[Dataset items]
-.-.-
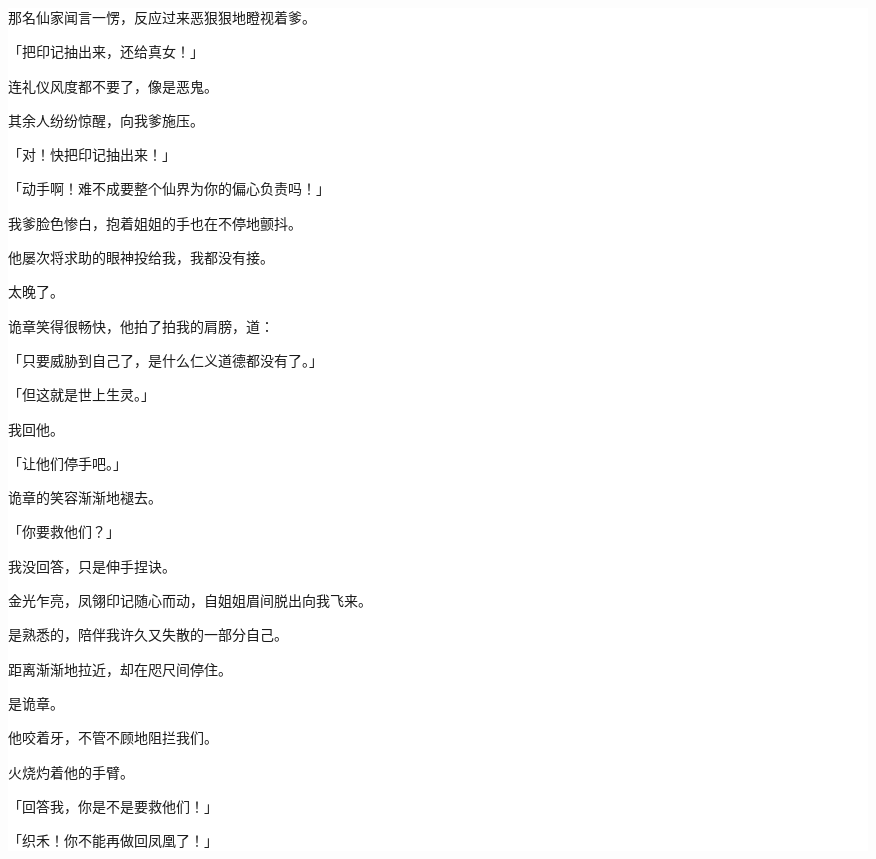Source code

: 那名仙家闻言一愣，反应过来恶狠狠地瞪视着爹。


「把印记抽出来，还给真女！」


连礼仪风度都不要了，像是恶鬼。


其余人纷纷惊醒，向我爹施压。


「对！快把印记抽出来！」


「动手啊！难不成要整个仙界为你的偏心负责吗！」


我爹脸色惨白，抱着姐姐的手也在不停地颤抖。


他屡次将求助的眼神投给我，我都没有接。


太晚了。


诡章笑得很畅快，他拍了拍我的肩膀，道：


「只要威胁到自己了，是什么仁义道德都没有了。」


「但这就是世上生灵。」


我回他。


「让他们停手吧。」


诡章的笑容渐渐地褪去。


「你要救他们？」


我没回答，只是伸手捏诀。


金光乍亮，凤翎印记随心而动，自姐姐眉间脱出向我飞来。


是熟悉的，陪伴我许久又失散的一部分自己。


距离渐渐地拉近，却在咫尺间停住。


是诡章。


他咬着牙，不管不顾地阻拦我们。


火烧灼着他的手臂。


「回答我，你是不是要救他们！」


「织禾！你不能再做回凤凰了！」
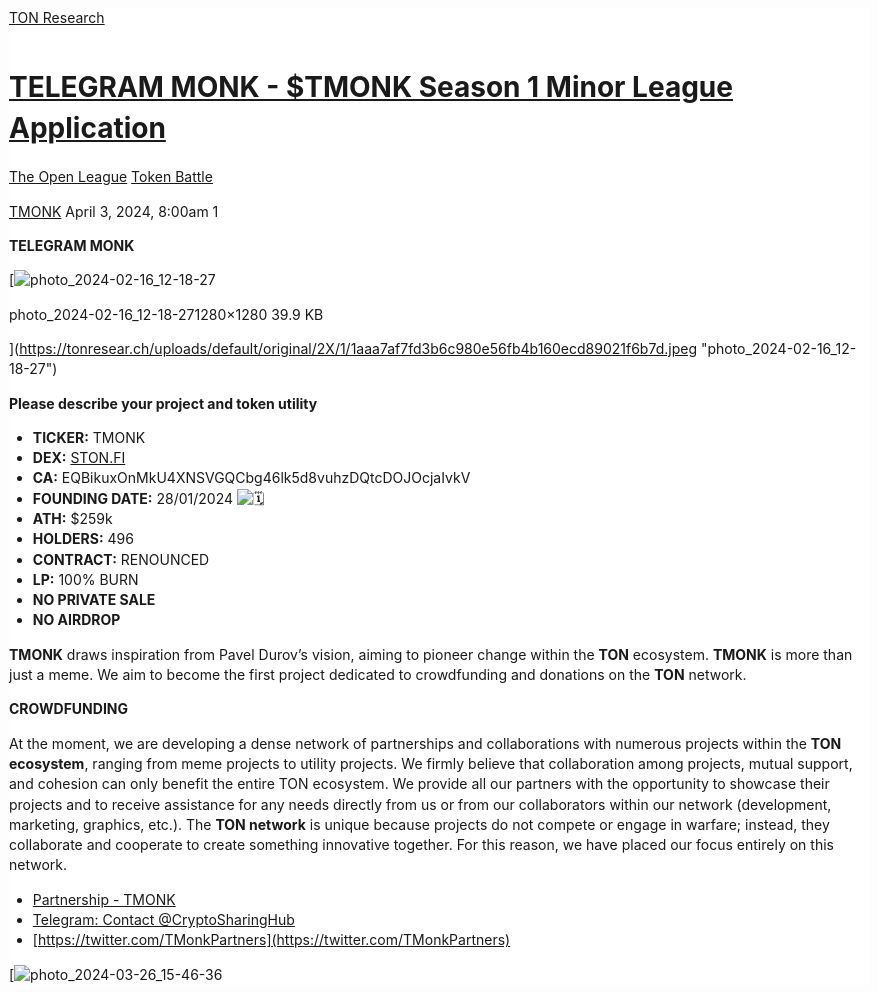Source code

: [TON Research](/)

# [TELEGRAM MONK - $TMONK Season 1 Minor League Application](/t/telegram-monk-tmonk-season-1-minor-league-application/3824)

[The Open League](/c/the-open-league/token-leaderboard/57)  [Token Battle](/c/the-open-league/token-leaderboard/57) 

    

[TMONK](https://tonresear.ch/u/TMONK)   April 3, 2024, 8:00am  1

**TELEGRAM MONK**

[![photo_2024-02-16_12-18-27](https://tonresear.ch/uploads/default/optimized/2X/1/1aaa7af7fd3b6c980e56fb4b160ecd89021f6b7d_2_375x375.jpeg)

photo\_2024-02-16\_12-18-271280×1280 39.9 KB

](https://tonresear.ch/uploads/default/original/2X/1/1aaa7af7fd3b6c980e56fb4b160ecd89021f6b7d.jpeg "photo_2024-02-16_12-18-27")

**Please describe your project and token utility**

*   **TICKER:** TMONK
*   **DEX:** [STON.FI](http://STON.FI)
*   **CA:** EQBikuxOnMkU4XNSVGQCbg46lk5d8vuhzDQtcDOJOcjaIvkV
*   **FOUNDING DATE:** 28/01/2024 ![:spiral_calendar:](https://tonresear.ch/images/emoji/twitter/spiral_calendar.png?v=12 ":spiral_calendar:")
*   **ATH:** $259k
*   **HOLDERS:** 496
*   **CONTRACT:** RENOUNCED
*   **LP:** 100% BURN
*   **NO PRIVATE SALE**
*   **NO AIRDROP**

**TMONK** draws inspiration from Pavel Durov’s vision, aiming to pioneer change within the **TON** ecosystem. **TMONK** is more than just a meme. We aim to become the first project dedicated to crowdfunding and donations on the **TON** network.

**CROWDFUNDING**

At the moment, we are developing a dense network of partnerships and collaborations with numerous projects within the **TON ecosystem**, ranging from meme projects to utility projects. We firmly believe that collaboration among projects, mutual support, and cohesion can only benefit the entire TON ecosystem. We provide all our partners with the opportunity to showcase their projects and to receive assistance for any needs directly from us or from our collaborators within our network (development, marketing, graphics, etc.). The **TON network** is unique because projects do not compete or engage in warfare; instead, they collaborate and cooperate to create something innovative together. For this reason, we have placed our focus entirely on this network.

*   [Partnership - TMONK](https://www.tgmonk.org/partnership/)
*   [Telegram: Contact @CryptoSharingHub](https://t.me/CryptoSharingHub)
*   [https://twitter.com/TMonkPartners](https://twitter.com/TMonkPartners)

[![photo_2024-03-26_15-46-36](https://tonresear.ch/uploads/default/optimized/2X/7/735ea4b3f898ad79b67592dff94dfacbcf5aa7e0_2_321x250.jpeg)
-.-.-
# Exercise details
List every line above that contains the string "tonresear". Case counts.

# Answer box
[TMONK](https://tonresear.ch/u/TMONK)   April 3, 2024, 8:00am  1
[![photo_2024-02-16_12-18-27](https://tonresear.ch/uploads/default/optimized/2X/1/1aaa7af7fd3b6c980e56fb4b160ecd89021f6b7d_2_375x375.jpeg)
](https://tonresear.ch/uploads/default/original/2X/1/1aaa7af7fd3b6c980e56fb4b160ecd89021f6b7d.jpeg "photo_2024-02-16_12-18-27")
*   **FOUNDING DATE:** 28/01/2024 ![:spiral_calendar:](https://tonresear.ch/images/emoji/twitter/spiral_calendar.png?v=12 ":spiral_calendar:")
[![photo_2024-03-26_15-46-36](https://tonresear.ch/uploads/default/optimized/2X/7/735ea4b3f898ad79b67592dff94dfacbcf5aa7e0_2_321x250.jpeg)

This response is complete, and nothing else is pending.